Nov. 8, 2007
When you arrive at Shanghai’s Pudong International Airport, now about a decade old, you find yourself at the terminus of the world’s fastest train, a magnetic levitation marvel designed in Germany that takes you downtown at speeds briefly touching 450 kilometers an hour. There is little vibration, not much noise. Only a monitor in the car and the landscape rushing past your window lets you know just how fast you are moving.
Similarly, at the Amsterdam, Paris, or Zurich international airports escalators just beyond customs take you directly to the train station where you can board the sleek Très Grande Vitesse, whose rights-of-way now span Western Europe, making major cities from the Mediterranean to the North Sea reachable in a few hours. There are almost no weather delays, no airport security lines, and the train leaves no carbon contrails across the sky.
However, the international traveler arriving at JFK or LAX will find no such fast and efficient way of getting from the airport into New York or Los Angeles, or from city to city in the United States. Why does the United States lag behind when it comes to public transportation? The obstacles to good public transport are neither economic nor technological. The United States is not a poor country. There are no well-guarded secrets held by German railroad engineers. And although America’s big cities are more widely spaced than Europe’s, geographical distance is not a major impediment. Yet our major transportation corridors are clogged with automobile and truck traffic, our large airports are barely tied to mass transit, let alone to intercity trains, and in many places the only possible way to commute from suburb to city center is by car.
The problems with mass transit are emblematic of a much larger failing.

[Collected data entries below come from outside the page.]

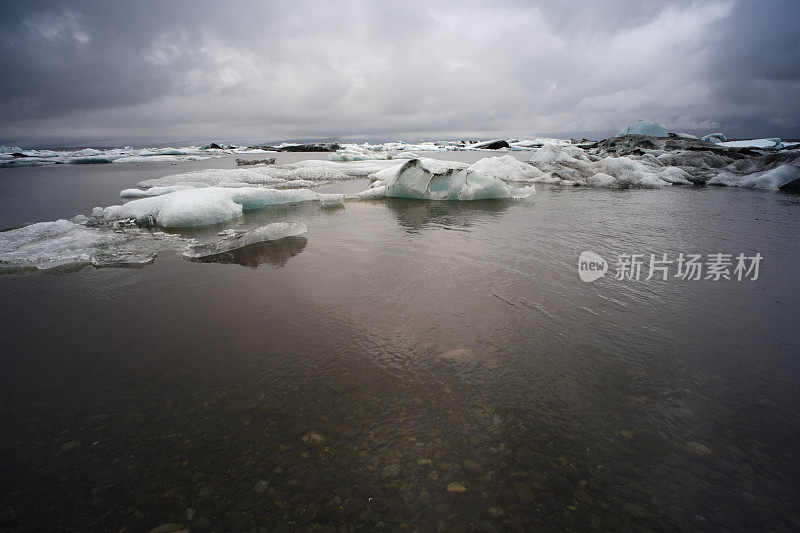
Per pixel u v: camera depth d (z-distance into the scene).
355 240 5.45
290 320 3.11
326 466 1.77
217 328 2.99
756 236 5.48
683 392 2.25
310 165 16.70
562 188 11.09
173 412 2.11
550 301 3.41
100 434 1.97
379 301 3.43
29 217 7.18
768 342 2.76
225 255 4.80
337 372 2.43
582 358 2.57
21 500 1.64
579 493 1.65
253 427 2.00
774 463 1.79
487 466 1.77
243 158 26.02
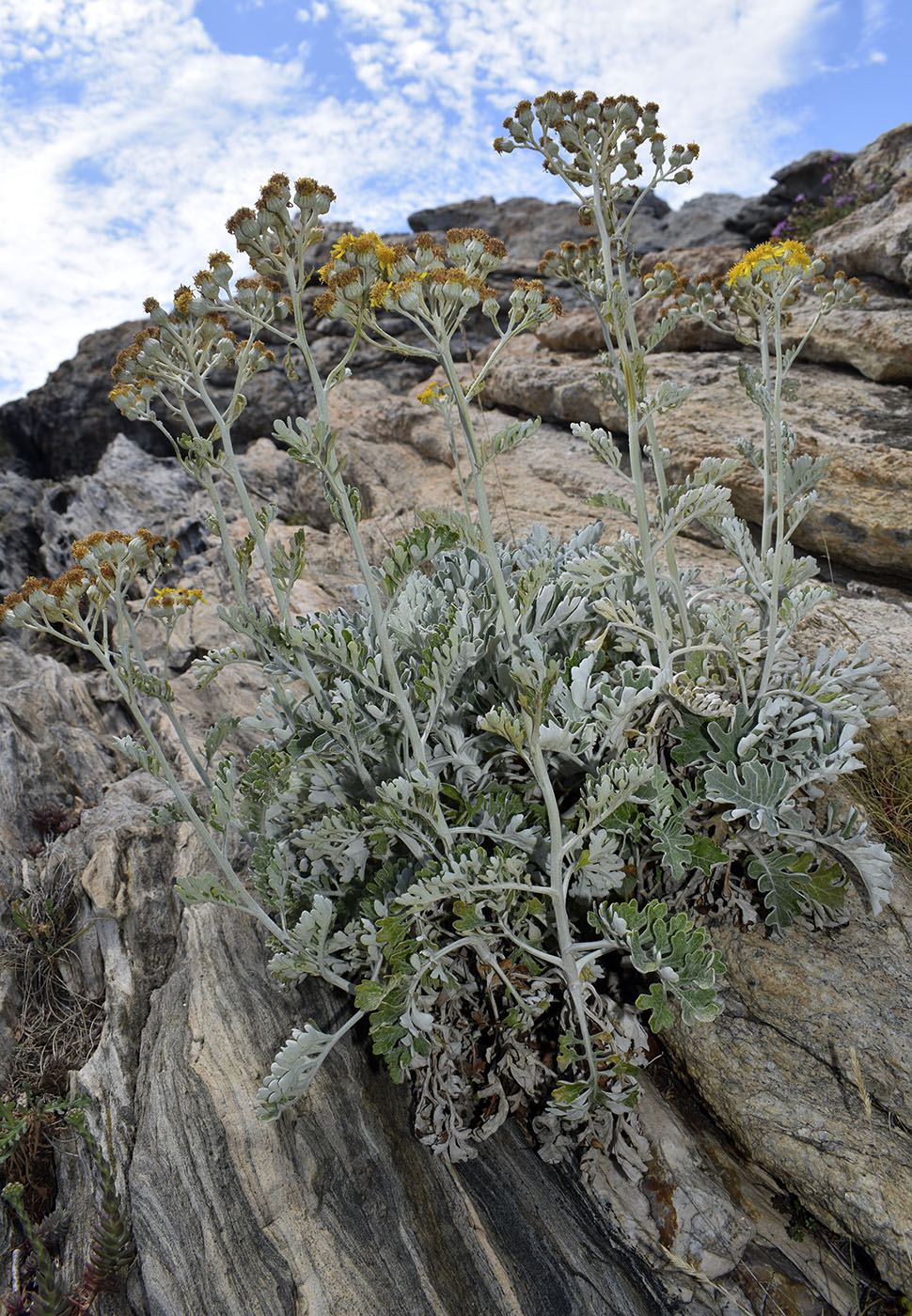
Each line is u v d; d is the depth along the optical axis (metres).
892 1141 2.38
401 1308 2.35
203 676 2.94
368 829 2.80
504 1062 2.69
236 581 2.73
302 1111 2.76
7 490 10.11
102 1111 3.01
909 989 2.64
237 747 4.80
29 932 3.80
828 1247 2.44
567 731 2.43
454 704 2.94
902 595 4.48
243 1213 2.55
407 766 2.78
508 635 2.43
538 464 6.28
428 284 2.17
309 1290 2.37
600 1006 2.64
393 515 6.61
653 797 2.61
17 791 4.61
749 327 6.34
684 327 6.62
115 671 2.61
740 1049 2.67
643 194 2.72
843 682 2.88
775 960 2.80
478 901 2.55
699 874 2.95
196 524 7.87
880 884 2.68
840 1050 2.57
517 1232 2.54
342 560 6.28
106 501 8.93
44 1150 3.12
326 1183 2.59
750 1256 2.43
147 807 4.37
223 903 2.65
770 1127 2.50
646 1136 2.63
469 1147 2.71
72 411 13.52
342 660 2.52
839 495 4.55
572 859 2.59
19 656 5.89
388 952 2.53
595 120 2.53
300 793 3.00
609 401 6.02
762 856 2.82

The infrastructure of the United States is in dire need of repair and updating. Our roads, bridges, electrical grid, rail network, water and sewer systems, and public schools, libraries, and parks are inadequate, underfunded, and often poorly maintained. Exploding steam pipes, collapsing bridges, and broken water mains are everyday occurrences.
At the same time, we are facing a major environmental challenge. Left unchecked, global warming will likely lead to irreversible coastal flooding and desertification due to global climate change. Slowing this trend will require us to rely less on fossil fuels and more on renewables, and to establish and adhere to new patterns of energy use in daily life. And it will require us to adopt and observe a new set of rules for the uses of energy in future economic growth.

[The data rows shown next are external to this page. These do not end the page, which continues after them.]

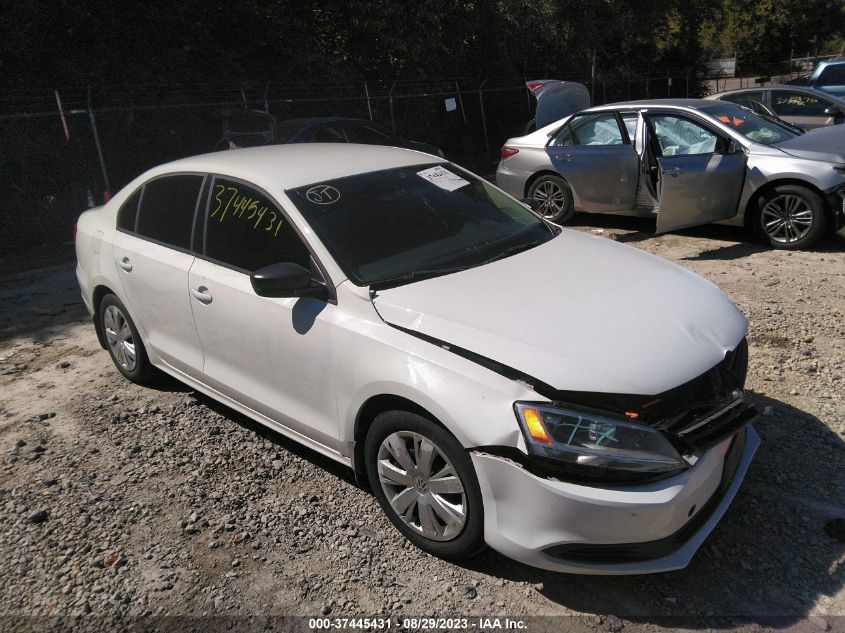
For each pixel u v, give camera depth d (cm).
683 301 330
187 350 429
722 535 319
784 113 1220
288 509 356
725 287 629
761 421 405
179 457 408
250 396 388
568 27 2178
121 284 466
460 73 1945
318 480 380
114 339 504
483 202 423
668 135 802
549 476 266
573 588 295
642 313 313
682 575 298
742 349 329
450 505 299
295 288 330
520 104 2088
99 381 516
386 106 1728
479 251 375
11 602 303
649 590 291
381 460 323
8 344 601
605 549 269
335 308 334
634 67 2728
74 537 342
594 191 849
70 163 1205
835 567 296
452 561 312
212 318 394
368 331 317
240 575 312
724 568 301
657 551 269
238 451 412
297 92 1538
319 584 304
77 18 1252
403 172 414
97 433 439
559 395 271
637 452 264
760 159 733
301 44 1544
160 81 1349
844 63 1435
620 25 2339
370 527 340
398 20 1666
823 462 366
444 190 414
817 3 3697
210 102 1390
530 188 915
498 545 282
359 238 358
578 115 869
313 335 338
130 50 1338
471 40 1956
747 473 360
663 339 296
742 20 3809
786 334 519
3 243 1052
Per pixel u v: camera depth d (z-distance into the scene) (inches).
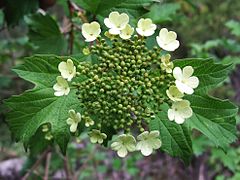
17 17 12.1
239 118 15.9
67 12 12.0
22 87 20.4
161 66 7.8
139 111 7.7
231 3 31.4
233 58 15.4
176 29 29.9
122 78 7.7
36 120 8.3
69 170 18.7
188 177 23.8
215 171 22.5
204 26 30.7
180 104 7.6
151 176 26.5
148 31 7.9
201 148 15.9
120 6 9.4
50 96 8.3
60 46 12.0
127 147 7.6
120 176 26.1
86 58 9.0
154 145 7.6
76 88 7.9
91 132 7.8
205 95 8.2
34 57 8.4
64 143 8.1
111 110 7.6
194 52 17.9
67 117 8.2
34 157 18.7
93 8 9.5
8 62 21.5
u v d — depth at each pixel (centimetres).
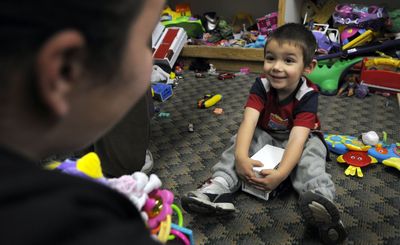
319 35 191
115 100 24
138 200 53
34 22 17
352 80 185
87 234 18
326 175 99
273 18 216
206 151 131
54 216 17
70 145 25
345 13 195
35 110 20
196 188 110
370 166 118
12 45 17
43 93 19
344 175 115
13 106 19
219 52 217
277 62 104
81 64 20
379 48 182
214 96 173
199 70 220
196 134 144
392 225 93
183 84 201
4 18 17
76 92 21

In order to meet this challenge and to address our future water, power, and transportation requirements, we need a new strategy of public investment. It is only by rebuilding and rewiring the country that we can become an environmentally responsible society while maintaining an acceptable standard of living.
In order to do so, we must overcome a number of obstacles. Some of these obstacles are bound up with federalism and our habits of public finance. Some are linked to interest group politics driven by powerful corporations. Some are the result of the systematic neglect of public capacity brought on by the assault on government by reactionary elites over the past generation. And some are what I would call intellectual landmines, planted by economists, who argue that if we pursue a strategy of major public infrastructure investment we risk blowing up the U.S. economy.

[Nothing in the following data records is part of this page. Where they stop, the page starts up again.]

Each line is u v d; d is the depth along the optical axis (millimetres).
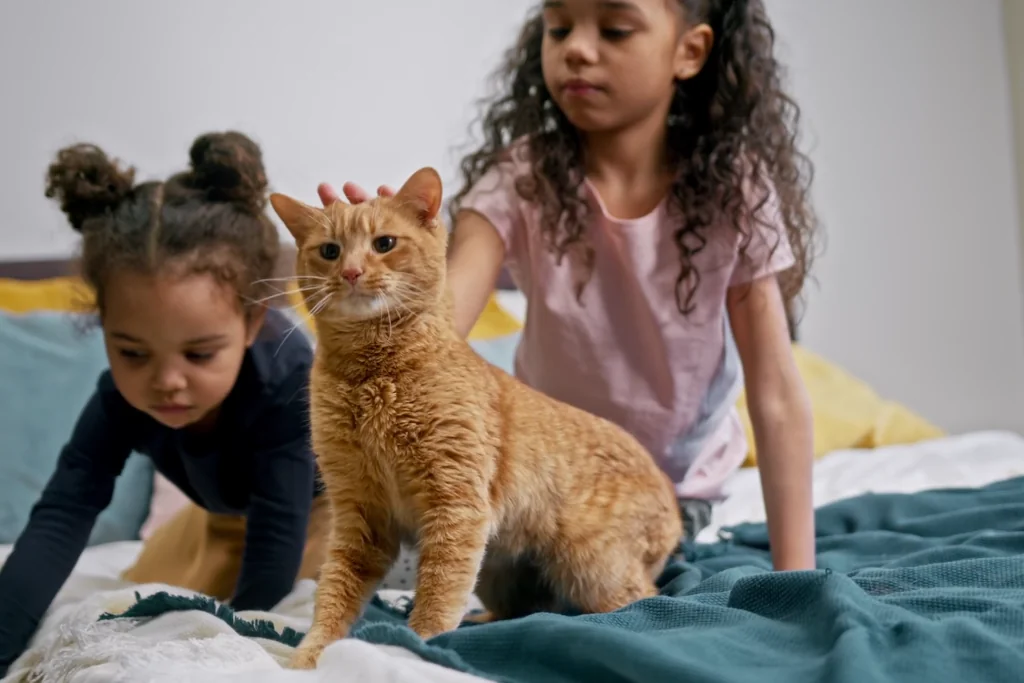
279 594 1533
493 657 969
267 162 2941
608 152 1720
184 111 2873
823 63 3434
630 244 1677
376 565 1219
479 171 1800
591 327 1733
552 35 1590
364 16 3014
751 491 2291
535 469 1229
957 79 3512
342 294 1177
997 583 1144
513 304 2994
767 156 1730
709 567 1536
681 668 838
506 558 1292
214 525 1836
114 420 1579
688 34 1634
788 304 1815
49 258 2691
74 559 1501
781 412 1593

Do the laws of economics and the condition of the U.S. economy stand in the way of a new strategy of public infrastructure investment? Are the financial hurdles insuperable, or even substantial? Would the private economy incur an unbearable burden? Would we face inflation, high interest rates, or a flight from the U.S. dollar on world currency markets? And, to the extent that dangers of this type exist, what policies would be required to keep them under control?
This paper addresses these questions. However, I should say that in reaching my conclusions, I have made a number of (admittedly heroic) assumptions. I assume that a growing understanding of the parlous state of our infrastructure and, especially, of the threat posed by global warming will soon lead to consensus on the need for action. I assume that the federal government can organize a cooperative approach by Congress and state and local governments. I assume that the most vociferous opponents of a new strategy—the coal and oil companies, the automobile companies, aerospace manufacturers, and the airlines—can be overcome. And I assume that the relevant federal agencies can be rebuilt and staffed with competent professionals who enjoy access to the White House.